Widget Authorization
Legalesign widgets are authenticated components. They make Legalesign API calls inside the component, so your application must pass a token to the widget before it can load templates, save changes, or prepare documents.
Your backend should mint the token. The browser should only receive the short-lived token that the widget needs.
Token Options
| Option | How it works | Best for |
|---|---|---|
| SRP JWT | Your server authenticates with SRP, receives a JWT access token, and passes that JWT to the widget token attribute | Integrations that already use SRP or need full GraphQL access |
| Component token | Your server uses a Developer Portal API key to call generateComponentToken, then passes the returned token to the widget token attribute | Widget-only integrations that should avoid exposing broader API credentials |
Never expose SRP credentials or Developer Portal API keys in browser code. Store them on your server and exchange them for a widget token there.
Using a Component Token
Call generateComponentToken from your backend with an API key. The mutation is API-key-only and returns a short-lived ComponentToken.
mutation GenerateViewerToken {
generateComponentToken(input: {
component: LS_DOCUMENT_VIEWER
}) {
token
tokenType
expiresIn
expiresAt
}
}
Only the component field is required. The documentViewer scope field exists in the schema for forward compatibility but is not currently enforced.

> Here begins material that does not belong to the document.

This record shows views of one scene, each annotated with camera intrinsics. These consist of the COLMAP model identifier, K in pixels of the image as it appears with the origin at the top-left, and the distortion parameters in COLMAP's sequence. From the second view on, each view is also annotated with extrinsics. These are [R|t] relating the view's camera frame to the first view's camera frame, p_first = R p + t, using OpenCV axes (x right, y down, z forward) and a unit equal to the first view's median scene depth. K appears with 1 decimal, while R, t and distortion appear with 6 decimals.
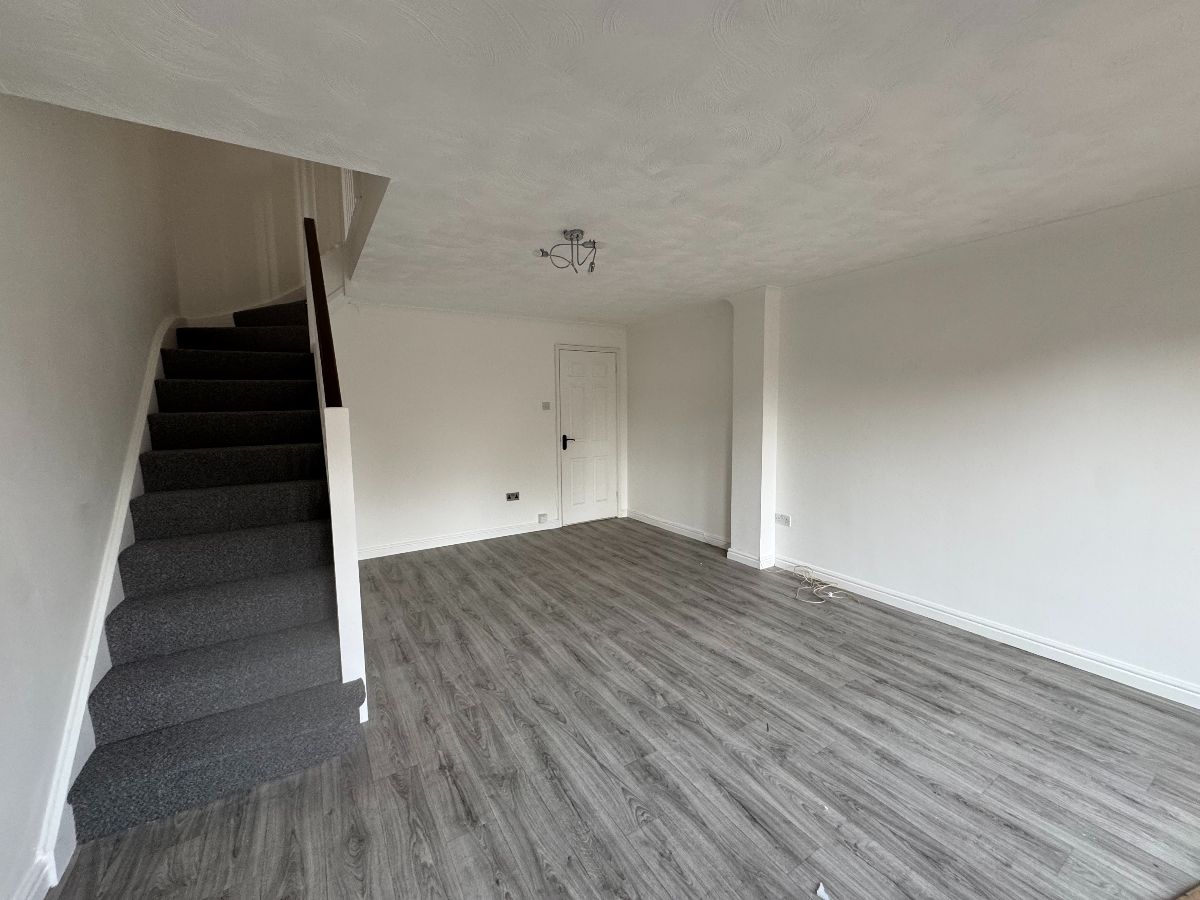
lens RADIAL K [[475.3, 0, 602.3], [0, 475.3, 438.0], [0, 0, 1]] dist [0.002040, 0.000269]
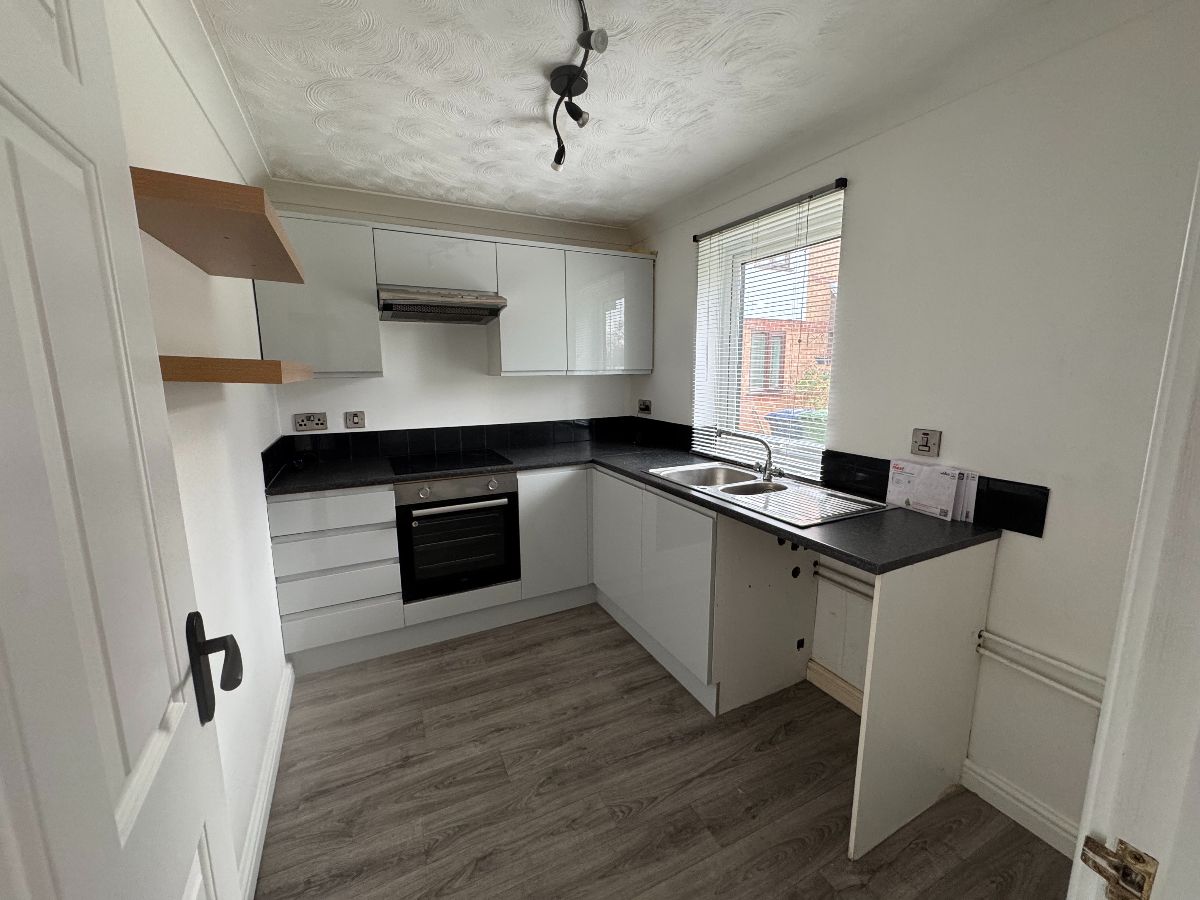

The component token is expected to last about one hour, but your code should use the response fields instead of hard-coding the duration. expiresIn gives the remaining lifetime in seconds, and expiresAt gives the absolute expiry time.
Pass the returned token to the widget:
<ls-document-viewer
templateid="dHBsYjQ5YTg5NWQtYWRhMy0xMWYwLWIxZGMtMDY5NzZlZmU0MzIx"
token="RETURNED_COMPONENT_TOKEN"
></ls-document-viewer>
Using an SRP JWT
If your integration already uses SRP authentication, your backend can obtain a JWT access token server-side and pass that token to the widget.
<ls-document-viewer
templateid="dHBsYjQ5YTg5NWQtYWRhMy0xMWYwLWIxZGMtMDY5NzZlZmU0MzIx"
token="SERVER_SIDE_SRP_JWT"
></ls-document-viewer>
Use SRP when the same backend flow also needs full GraphQL schema access. For API-key-backed widget flows, prefer generateComponentToken.